減損できるものは、今のうちにやってしまうと。

岡藤:そうそう。しかも、新しい投資だって、今は焦ってやらなくてもいいと。じっくり待って、小出しにしていかないとあかんな。もちろん、社員にはやれと言ってるで。水面下では着々と進んでいる。だけど、判断は慎重にしている。

 去年は、(米国の建材販売会社)プライムソースを売却して約1000億円入ってきた。あれは去年やったからよかった。今年だったら、ファンドからあれだけのカネは出てこなかったでしょう。ブラジルだって、これからえらいことになるでと言って、(株式の約2割を保有していた鉄鉱石事業会社)ナミザの問題を解決すべく早くから取り組んできた。昨年12月には(現地の鉄鋼大手との)統合が実現し、約800億円が入ってきた。うちの担当者はみんなでもう、シャンパンで祝杯をあげよったんや。

投資の決断、撤退のタイミングが絶妙なようにも聞こえますが、とはいえ、これだけ世界経済が動揺しているのは、巨額投資をした中国の経済減速が背景にあります。大丈夫ですか。

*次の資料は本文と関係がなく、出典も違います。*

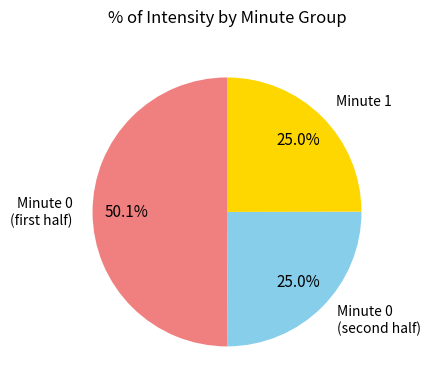

What is the largest slice in the pie chart?

Minute 0 (first half)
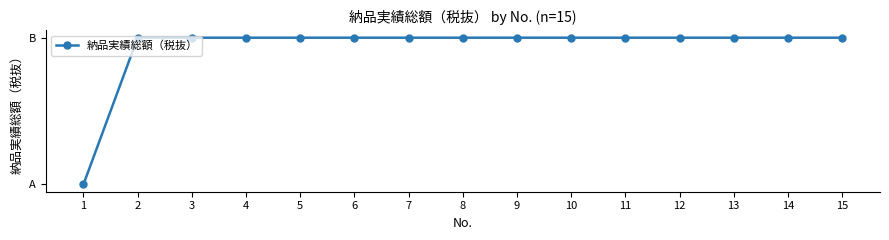

Does the chart have visible grid lines?

No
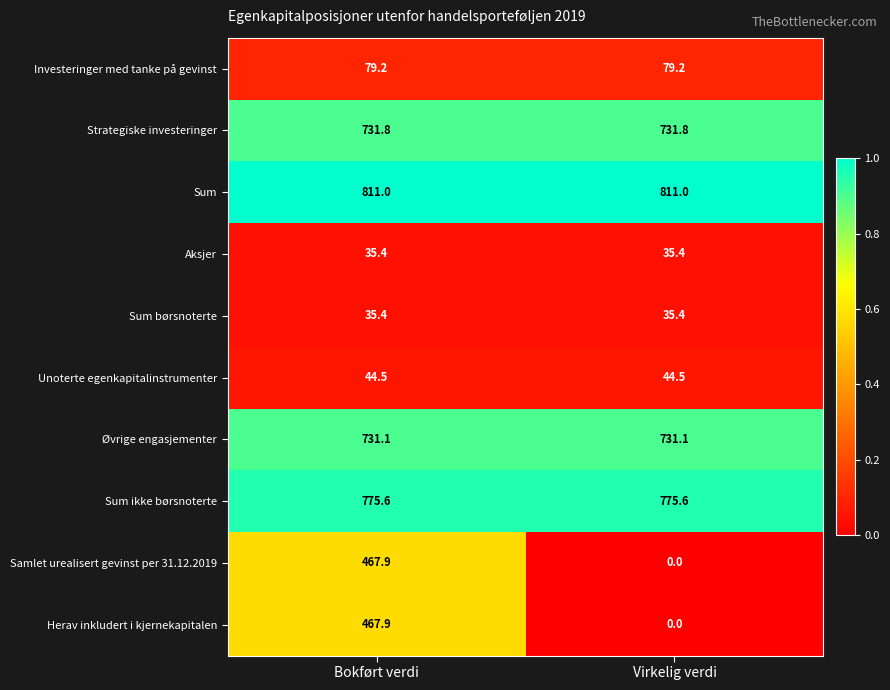

What is the lowest value of the Øvrige engasjementer series?

731.1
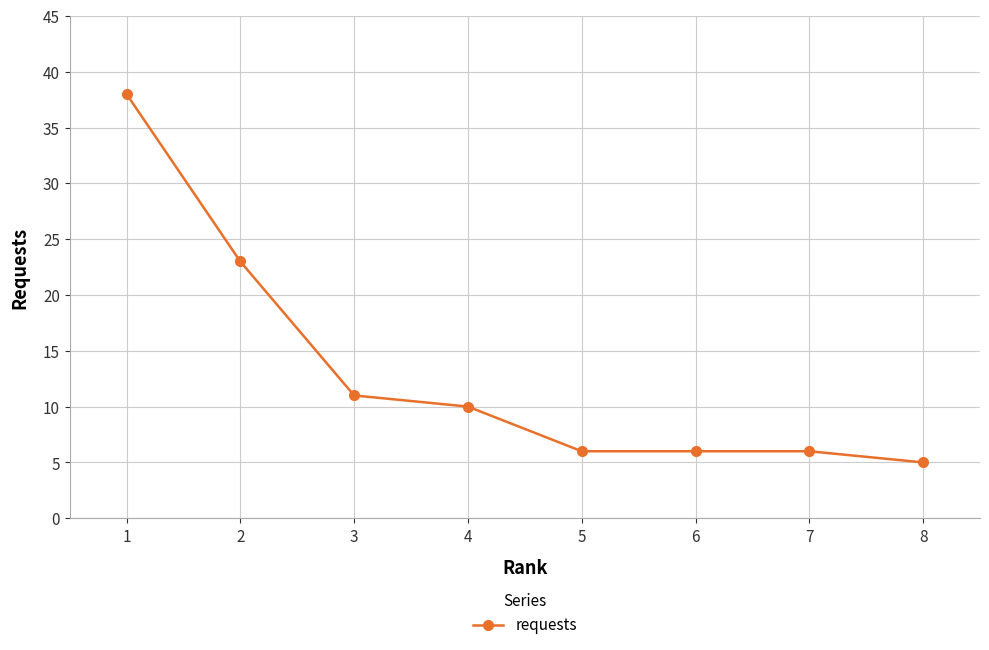

Reading right to left, extract all data points from this chart.

8=5	7=6	6=6	5=6	4=10	3=11	2=23	1=38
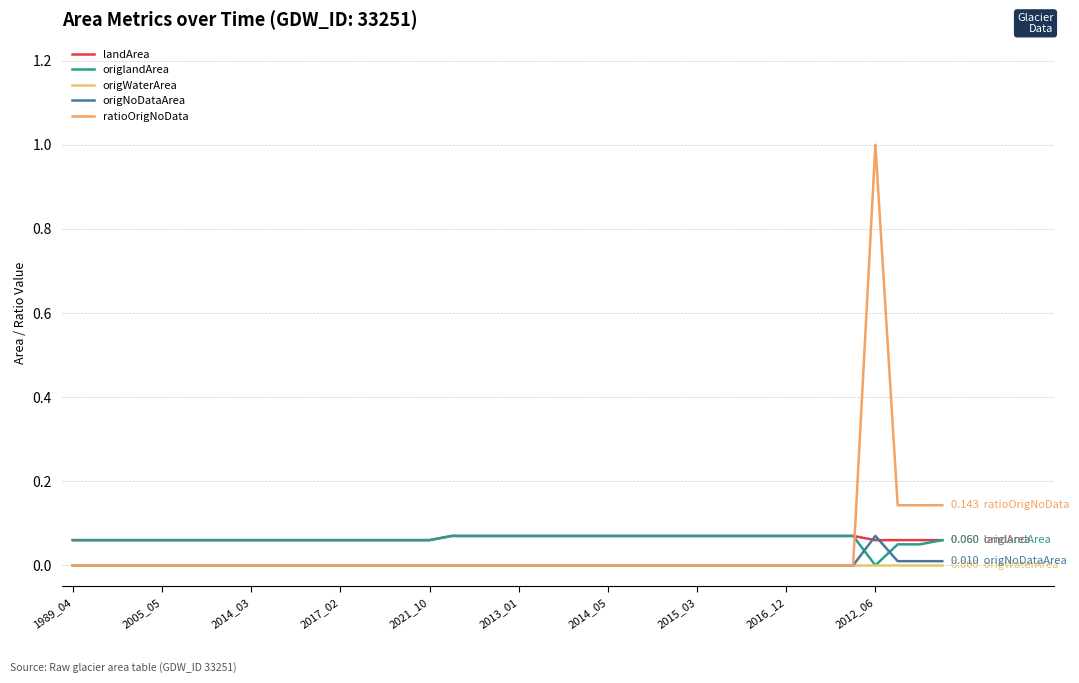

At which label does landArea reach its minimum?

1989_04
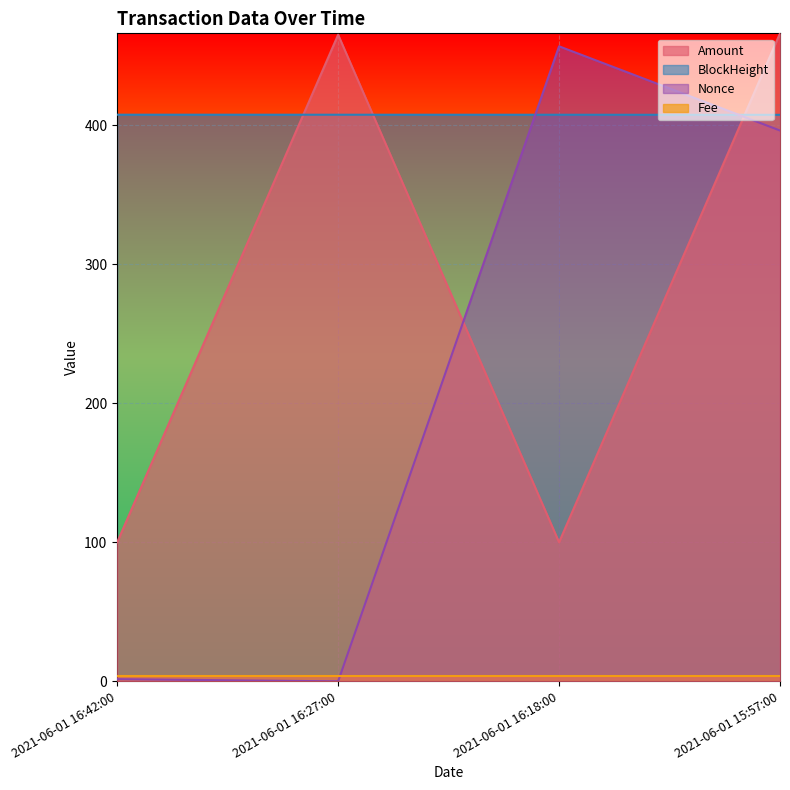

What is the label of the 3rd point from the left?

2021-06-01 16:18:00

岡藤:中国も日本もそうだけど、重厚長大産業が低迷しているのであって、3次産業はどんどん伸びている。特に、日本の商品に対する消費なんかを見ていると、今回の春節は多少下がるかも分からないと言われていても、実際はどうか。中国の国民全体の消費に対する欲望というのは、まだまだ強い。ネット販売なんか、すごいでしょう。

財閥系商社に勝つために非資源にかけてきた

 だから、我々はそこを狙っているわけですね。財閥系商社には、資源では勝てない。彼らは昔から、電力会社と組んで海外で大きな資源開発をやってきたわけ。電力会社などとの長期契約が、資源事業の後ろ盾になってきた。我々もやる気はあったけど、その昔、電力会社に相手にされなかった。だから、自分たちの主流である繊維から生活関連に進んだわけです。

 この生活関連を伸ばすには、どうしても日本から離れて中国やアジアに行かざるを得ない。これらの地域はこれからどんどん消費が伸びてくるわけで、当然、狙わないといかんわな。狙うには、そこの強力なパートナーと組もうという戦略の一環なんですね。

 財閥系商社は、資源バブルのときに大儲けした。それがはじけて、これからは資源ビジネスの難易度がもっと高くなる。もちろん、彼らは経験もあるし、きっとリスクをマネージしていくでしょう。商社というのはみんな、そういうリスクに挑戦してきたわけですから。

 我々もそうです。資源で勝負せずに、非資源の生活消費関連で、中国やアジアでちゃんと計画通りに進んできている。中国は今、景気が悪いということはあるけれども、我々は確信を持ってやっているわな。中国人の食の安心・安全に対する欲望というのはものすごく強いものがあるし、日本の商品や技術に対する憧れもあるんですな。